Desta forma, é urgente debater a injustiça social e racial. Os episódios de cheias, deslizamentos e queimadas, em grande maioria, ocorrem em áreas já fragilizadas, onde vive uma parte da população com menos acesso a serviços básicos, colocando-as em situação de risco constante. Muitas famílias estão em áreas que não deveriam ser ocupadas ou necessitavam de adaptação em função das mudanças climáticas, mas, por falta de acesso aos serviços, por valores exorbitantes dos imóveis em regiões mais centrais ou, até mesmo, pela “falta de espaço”, vivem às margens da sociedade, em locais que não deveriam ser habitados. Isso vem de um processo capitalista que está precarizando a vida das pessoas, mas quanto vale uma vida? No fim, quem paga essa conta?
Segundo dados do Centro Nacional de Monitoramento e Alertas de Desastres Naturais (Cemaden), dos 1.133 municípios monitorados, apenas 519, o que equivale a 45,8%, possuem planos diretores que contemplem a prevenção de inundações graduais e bruscas ou enxurradas. Falando sobre escorregamentos e deslizamentos de encostas, apenas 25,2% contemplam essa prevenção. Precisamos avançar no processo preventivo das cidades Os municípios e seus gestores não podem ignorar a realidade dos riscos.
Assim, a FNA lançou recentemente o Manifesto FNA sobre Cidades Resilientes. O texto fala sobre a responsabilidade social dos profissionais de arquitetura e urbanismo como construtores de direitos, apontando que não há cidade sustentável sem justiça social. “Ajudamos a construir um Brasil onde viver seja um direito de todos, não um luxo de poucos.”

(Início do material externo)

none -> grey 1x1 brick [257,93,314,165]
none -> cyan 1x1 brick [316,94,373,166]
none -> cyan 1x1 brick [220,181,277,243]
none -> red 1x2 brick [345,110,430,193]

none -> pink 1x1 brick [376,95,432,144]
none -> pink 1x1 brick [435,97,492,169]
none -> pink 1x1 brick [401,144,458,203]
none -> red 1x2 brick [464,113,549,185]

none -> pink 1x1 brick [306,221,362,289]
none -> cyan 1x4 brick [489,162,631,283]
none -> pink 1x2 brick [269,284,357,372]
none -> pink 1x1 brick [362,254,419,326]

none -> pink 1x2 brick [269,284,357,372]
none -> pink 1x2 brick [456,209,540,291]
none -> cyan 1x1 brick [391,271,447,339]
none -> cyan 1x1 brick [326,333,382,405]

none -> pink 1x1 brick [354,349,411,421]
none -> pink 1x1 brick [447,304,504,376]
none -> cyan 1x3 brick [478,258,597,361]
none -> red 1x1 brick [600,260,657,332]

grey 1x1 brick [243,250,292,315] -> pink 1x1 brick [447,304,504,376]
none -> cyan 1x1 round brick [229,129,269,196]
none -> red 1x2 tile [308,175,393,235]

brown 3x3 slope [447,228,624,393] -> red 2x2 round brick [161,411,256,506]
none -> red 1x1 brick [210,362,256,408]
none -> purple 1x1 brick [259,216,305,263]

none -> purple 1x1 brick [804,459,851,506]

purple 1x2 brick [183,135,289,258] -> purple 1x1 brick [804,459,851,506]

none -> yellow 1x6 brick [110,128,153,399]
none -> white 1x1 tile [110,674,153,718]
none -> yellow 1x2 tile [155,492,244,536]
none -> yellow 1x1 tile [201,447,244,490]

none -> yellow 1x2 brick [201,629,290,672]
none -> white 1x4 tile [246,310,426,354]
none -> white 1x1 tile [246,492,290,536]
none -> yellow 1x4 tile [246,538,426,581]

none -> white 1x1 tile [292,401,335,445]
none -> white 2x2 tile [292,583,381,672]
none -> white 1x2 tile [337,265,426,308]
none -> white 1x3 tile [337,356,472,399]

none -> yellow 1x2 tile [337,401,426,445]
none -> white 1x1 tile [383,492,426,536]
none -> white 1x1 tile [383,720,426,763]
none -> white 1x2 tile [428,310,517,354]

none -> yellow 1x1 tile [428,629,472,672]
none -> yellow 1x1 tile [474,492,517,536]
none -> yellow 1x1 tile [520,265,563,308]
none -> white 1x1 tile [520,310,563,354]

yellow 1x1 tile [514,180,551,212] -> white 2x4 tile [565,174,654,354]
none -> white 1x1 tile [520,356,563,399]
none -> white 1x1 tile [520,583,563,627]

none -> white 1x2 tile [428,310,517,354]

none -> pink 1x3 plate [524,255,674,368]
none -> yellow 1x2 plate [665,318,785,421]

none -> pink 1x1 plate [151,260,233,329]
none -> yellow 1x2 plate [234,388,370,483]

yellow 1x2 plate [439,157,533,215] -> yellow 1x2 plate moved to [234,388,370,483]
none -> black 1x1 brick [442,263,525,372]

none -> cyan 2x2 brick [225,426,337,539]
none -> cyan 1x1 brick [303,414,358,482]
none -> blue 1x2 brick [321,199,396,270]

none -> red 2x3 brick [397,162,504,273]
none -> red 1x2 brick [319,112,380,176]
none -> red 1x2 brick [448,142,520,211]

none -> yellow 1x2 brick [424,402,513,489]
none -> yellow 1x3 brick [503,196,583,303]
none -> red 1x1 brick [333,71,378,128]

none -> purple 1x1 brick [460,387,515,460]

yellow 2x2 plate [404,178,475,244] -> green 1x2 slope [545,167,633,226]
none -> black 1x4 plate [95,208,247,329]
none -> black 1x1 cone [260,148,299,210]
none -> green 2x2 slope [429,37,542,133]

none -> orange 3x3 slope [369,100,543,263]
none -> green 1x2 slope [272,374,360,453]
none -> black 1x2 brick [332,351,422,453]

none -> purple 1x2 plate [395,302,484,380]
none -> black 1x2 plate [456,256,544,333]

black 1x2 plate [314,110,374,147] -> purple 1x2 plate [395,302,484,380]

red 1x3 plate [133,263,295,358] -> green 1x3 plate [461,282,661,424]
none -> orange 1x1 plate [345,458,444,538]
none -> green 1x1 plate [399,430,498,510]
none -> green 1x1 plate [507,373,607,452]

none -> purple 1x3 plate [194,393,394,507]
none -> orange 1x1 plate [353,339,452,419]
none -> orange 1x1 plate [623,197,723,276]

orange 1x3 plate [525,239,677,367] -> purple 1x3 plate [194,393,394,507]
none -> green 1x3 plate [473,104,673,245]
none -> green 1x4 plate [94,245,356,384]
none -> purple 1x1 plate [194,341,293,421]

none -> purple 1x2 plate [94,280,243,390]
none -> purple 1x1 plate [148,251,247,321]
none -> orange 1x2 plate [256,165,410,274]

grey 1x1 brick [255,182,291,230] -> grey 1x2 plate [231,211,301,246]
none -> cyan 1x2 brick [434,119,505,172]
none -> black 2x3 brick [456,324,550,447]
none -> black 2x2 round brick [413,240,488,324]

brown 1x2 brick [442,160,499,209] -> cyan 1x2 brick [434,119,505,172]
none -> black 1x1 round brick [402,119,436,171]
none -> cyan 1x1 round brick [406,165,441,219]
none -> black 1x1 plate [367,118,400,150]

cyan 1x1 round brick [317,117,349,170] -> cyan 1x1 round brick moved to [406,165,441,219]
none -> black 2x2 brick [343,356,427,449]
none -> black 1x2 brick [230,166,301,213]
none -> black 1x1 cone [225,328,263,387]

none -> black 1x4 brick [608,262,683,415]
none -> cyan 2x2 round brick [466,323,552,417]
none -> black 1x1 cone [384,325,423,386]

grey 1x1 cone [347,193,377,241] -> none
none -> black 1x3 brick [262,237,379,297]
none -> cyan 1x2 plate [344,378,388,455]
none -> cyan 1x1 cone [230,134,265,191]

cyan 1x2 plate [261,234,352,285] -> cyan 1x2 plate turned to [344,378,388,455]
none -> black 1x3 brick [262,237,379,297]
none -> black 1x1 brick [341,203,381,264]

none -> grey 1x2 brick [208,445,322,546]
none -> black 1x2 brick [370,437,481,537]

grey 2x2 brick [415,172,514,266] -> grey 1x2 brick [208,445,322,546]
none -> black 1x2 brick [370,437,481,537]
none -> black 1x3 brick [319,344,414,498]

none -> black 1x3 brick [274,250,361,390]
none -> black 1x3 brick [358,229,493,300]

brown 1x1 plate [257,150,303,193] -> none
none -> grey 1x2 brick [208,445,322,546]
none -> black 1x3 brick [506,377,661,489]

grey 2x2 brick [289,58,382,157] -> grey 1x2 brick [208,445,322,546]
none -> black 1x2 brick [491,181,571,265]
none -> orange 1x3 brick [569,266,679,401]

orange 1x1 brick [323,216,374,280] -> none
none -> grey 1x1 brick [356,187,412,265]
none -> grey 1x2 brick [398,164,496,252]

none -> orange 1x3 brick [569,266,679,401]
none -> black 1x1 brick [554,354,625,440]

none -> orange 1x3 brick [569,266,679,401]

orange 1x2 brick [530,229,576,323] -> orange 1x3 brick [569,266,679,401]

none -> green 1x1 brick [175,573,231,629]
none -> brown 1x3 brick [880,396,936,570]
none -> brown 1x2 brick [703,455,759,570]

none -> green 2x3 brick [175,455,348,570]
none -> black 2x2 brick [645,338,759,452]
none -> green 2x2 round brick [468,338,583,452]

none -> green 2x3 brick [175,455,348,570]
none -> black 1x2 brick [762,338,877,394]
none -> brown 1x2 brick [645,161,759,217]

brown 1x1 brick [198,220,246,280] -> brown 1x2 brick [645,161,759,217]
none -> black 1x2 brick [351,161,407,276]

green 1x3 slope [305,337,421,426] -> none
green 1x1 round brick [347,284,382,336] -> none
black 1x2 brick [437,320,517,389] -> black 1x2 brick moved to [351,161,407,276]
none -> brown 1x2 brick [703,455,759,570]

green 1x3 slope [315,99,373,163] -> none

Construído a muitas mãos, o documento busca conscientizar profissionais, população, poder público e sociedade em geral para que o debate seja intensificado e levado a todas as esferas da sociedade para que, de forma conjunta, possamos construir cidades mais fortes e preparadas para enfrentar as mudanças climáticas, evitando assim danos irreparáveis, famílias desabrigadas, lares destruídos e amores perdidos.
Mas como fazer isso? Cidades preparadas para o futuro se constroem no agora. Este compromisso é de todos e todas. Os desafios que as cidades brasileiras enfrentam, afetam a vida de diversas formas. São danos físicos, sociais, econômicos e emocionais que não conseguimos medir. O poder público não pode ficar alheio a estas questões, como o processo de ocupação de áreas inadequadas que excluem parte da sociedade. Morar é um direito, um direito garantido por lei. Porém, esse morar deve ser feito de forma segura.
Profissionais de arquitetura e urbanismo têm um papel social importante na construção de cidades, mas nada é feito sozinho. Precisamos compreender a urgência de uma agenda comprometida com a sociedade, além da construção e fortalecimento de estruturas administrativas com a contratação de profissionais qualificados, em uma equipe multidisciplinar que seja capaz de, juntos, trabalhar pelo que a cidade e as pessoas precisam.
As cidades precisam ser pensadas de forma consciente para dar respostas aos diversos problemas que as atingem, sejam eles climáticos, de mobilidade, habitacionais, ambientais, de saneamento básico e desenvolvimento territorial (seja no meio urbano ou rural), garantindo moradia digna, de qualidade e segura.
Nós somos parte dessa mudança que buscamos, estamos cientes do nosso papel e prontos para, unidos, trabalharmos pelo que todos nós, como população brasileira, clamamos urgentemente.